Sunday, May 5, 2013

The Real War 2

For my write-up today on Richard Nixon's 1980 book, The Real War, I'd like to highlight and comment on four passages.

1.  On pages 109-110, Nixon discusses President John F. Kennedy's transfer of the responsibility for running the Vietnam War from the CIA to the Pentagon:

"The first [event that created dramatic setbacks for the U.S. in Vietnam] took place far from Vietnam, in Cuba, in 1961: the Bay of Pigs invasion.  That disastrous failure prompted President John F. Kennedy to order a postmortem, and General Maxwell Taylor was chosen to conduct it.  He concluded that the CIA was not equipped to handle large-scale paramilitary operations and decided that the American effort in Vietnam fit into this category.  He therefore recommended that control of it be handed over to the Pentagon, a decision that proved to have enormous consequences.  The political sophistication and on-the-spot 'feel' for local conditions that the CIA possessed went out the window, as people who saw the world through technological lenses took over the main operational responsibility for the war."

The reason that this passage stood out to me was that it called to my mind Oliver Stone's movie, JFK.  In that movie, a military intelligence official going by the name of "X" (played by Donald Sutherland) tells New Orleans prosecutor Jim Garrison (played by Kevin Costner), who is investigating the Kennedy assassination, that President John F. Kennedy wanted to end the reign of the CIA.  X also contends that Kennedy had designs to withdraw American troops from Vietnam and to develop a positive relationship with the Soviet Union.  For these reasons, X was arguing, Kennedy was assassinated.

Given data →
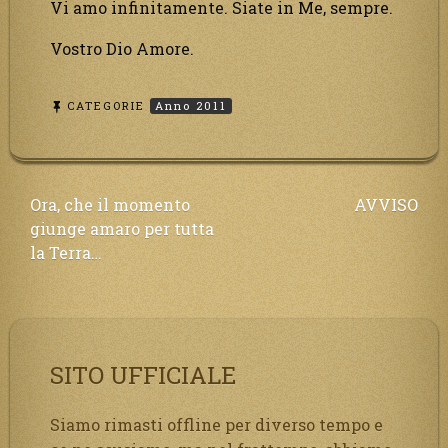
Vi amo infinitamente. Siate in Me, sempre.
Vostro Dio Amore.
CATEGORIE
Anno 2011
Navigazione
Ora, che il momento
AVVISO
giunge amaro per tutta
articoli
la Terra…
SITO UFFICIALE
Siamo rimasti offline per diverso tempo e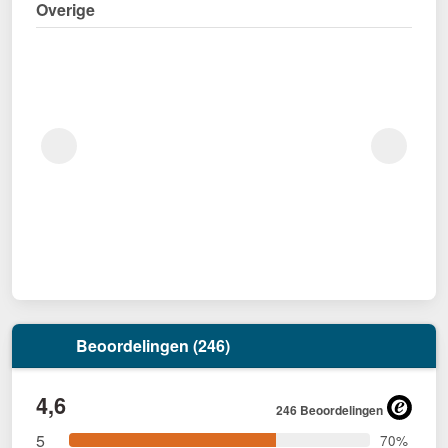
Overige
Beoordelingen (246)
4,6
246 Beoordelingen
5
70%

--

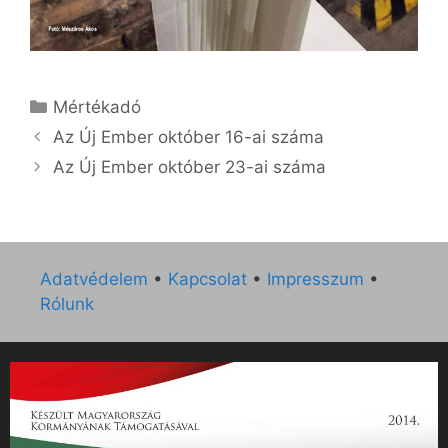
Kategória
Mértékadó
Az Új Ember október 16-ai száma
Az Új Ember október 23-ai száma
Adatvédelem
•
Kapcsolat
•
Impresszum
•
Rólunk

Job item → Carry on the blog entry about Nixon's book The Real War from its last sentence.

Answer to the problem →
Nixon essentially acknowledges that Kennedy was reducing the CIA's power, at least in the area of Vietnam.  But Nixon does not believe that Kennedy was aiming to withdraw American troops from Vietnam.  Rather, according to Nixon, Kennedy was taking the operation of the war out of the hands of the CIA and was giving it to the Pentagon because Kennedy thought that the Pentagon could handle Vietnam better, especially after the disaster of the Bay of Pigs.  But Nixon thinks that Kennedy made a wrong move here, for the CIA had a better feel for local conditions.  As a result of Kennedy's move, Nixon argues, the U.S. was fighting with conventional means a non-conventional war in which the enemy was using fly-by-night, guerrilla tactics.

For further discussion of the movie JFK, Kennedy's relationship with the CIA, and Kennedy's stance on Vietnam, see here.

2.  On page 111, Nixon discusses Diem, the leader of South Vietnam, as he presents a favorable picture of the man:

"The third key event that set the course of the war was the assassination of Diem.  Diem was a strong leader whose nationalist credentials were as solid as Ho Chi Minh's.  He faced the difficult task of forging a nation while raging a war.  In the manner of postcolonial leaders he ran a regime that drew its inspiration partly from European parliamentary models, partly from traditional Asian models, and partly from necessity.  It worked for Vietnam, but it offended American purists, those who inspect the world with white gloves and disdain association with any but the spotless."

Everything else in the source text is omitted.